ENTRIES:

◆ ◆ ◆ ◆ ◆ ◆ ◆

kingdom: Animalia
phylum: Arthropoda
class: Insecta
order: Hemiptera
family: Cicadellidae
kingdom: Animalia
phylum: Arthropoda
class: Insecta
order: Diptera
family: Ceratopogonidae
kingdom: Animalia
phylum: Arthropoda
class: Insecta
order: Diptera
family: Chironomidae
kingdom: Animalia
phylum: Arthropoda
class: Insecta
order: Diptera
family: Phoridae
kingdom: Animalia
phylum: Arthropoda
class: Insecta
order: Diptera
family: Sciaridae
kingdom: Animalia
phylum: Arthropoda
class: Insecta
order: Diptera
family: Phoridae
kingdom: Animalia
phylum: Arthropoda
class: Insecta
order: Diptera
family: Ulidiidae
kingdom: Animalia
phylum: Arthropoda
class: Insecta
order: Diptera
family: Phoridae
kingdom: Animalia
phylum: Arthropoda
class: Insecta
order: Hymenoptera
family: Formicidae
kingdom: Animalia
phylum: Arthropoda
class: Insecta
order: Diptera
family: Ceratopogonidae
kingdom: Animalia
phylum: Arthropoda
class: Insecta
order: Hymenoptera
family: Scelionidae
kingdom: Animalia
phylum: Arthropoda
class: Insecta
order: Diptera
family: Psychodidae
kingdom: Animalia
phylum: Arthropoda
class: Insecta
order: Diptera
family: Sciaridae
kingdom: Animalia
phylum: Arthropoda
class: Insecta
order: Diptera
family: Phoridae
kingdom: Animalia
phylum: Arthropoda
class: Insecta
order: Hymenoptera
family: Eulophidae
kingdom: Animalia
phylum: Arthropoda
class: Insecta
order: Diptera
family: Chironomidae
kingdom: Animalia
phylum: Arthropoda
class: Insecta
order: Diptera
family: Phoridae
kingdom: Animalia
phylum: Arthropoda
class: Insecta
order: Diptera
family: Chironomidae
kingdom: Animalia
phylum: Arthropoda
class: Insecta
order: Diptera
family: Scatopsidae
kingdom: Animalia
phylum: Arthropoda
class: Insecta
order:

◆ ◆ ◆ ◆ ◆ ◆ ◆

STATED GOAL:
Rewrite every line of the material with "phylum" changed to "division" and everything else left the same.

EXPECTED OUTPUT:
kingdom: Animalia
division: Arthropoda
class: Insecta
order: Hemiptera
family: Cicadellidae
kingdom: Animalia
division: Arthropoda
class: Insecta
order: Diptera
family: Ceratopogonidae
kingdom: Animalia
division: Arthropoda
class: Insecta
order: Diptera
family: Chironomidae
kingdom: Animalia
division: Arthropoda
class: Insecta
order: Diptera
family: Phoridae
kingdom: Animalia
division: Arthropoda
class: Insecta
order: Diptera
family: Sciaridae
kingdom: Animalia
division: Arthropoda
class: Insecta
order: Diptera
family: Phoridae
kingdom: Animalia
division: Arthropoda
class: Insecta
order: Diptera
family: Ulidiidae
kingdom: Animalia
division: Arthropoda
class: Insecta
order: Diptera
family: Phoridae
kingdom: Animalia
division: Arthropoda
class: Insecta
order: Hymenoptera
family: Formicidae
kingdom: Animalia
division: Arthropoda
class: Insecta
order: Diptera
family: Ceratopogonidae
kingdom: Animalia
division: Arthropoda
class: Insecta
order: Hymenoptera
family: Scelionidae
kingdom: Animalia
division: Arthropoda
class: Insecta
order: Diptera
family: Psychodidae
kingdom: Animalia
division: Arthropoda
class: Insecta
order: Diptera
family: Sciaridae
kingdom: Animalia
division: Arthropoda
class: Insecta
order: Diptera
family: Phoridae
kingdom: Animalia
division: Arthropoda
class: Insecta
order: Hymenoptera
family: Eulophidae
kingdom: Animalia
division: Arthropoda
class: Insecta
order: Diptera
family: Chironomidae
kingdom: Animalia
division: Arthropoda
class: Insecta
order: Diptera
family: Phoridae
kingdom: Animalia
division: Arthropoda
class: Insecta
order: Diptera
family: Chironomidae
kingdom: Animalia
division: Arthropoda
class: Insecta
order: Diptera
family: Scatopsidae
kingdom: Animalia
division: Arthropoda
class: Insecta
order:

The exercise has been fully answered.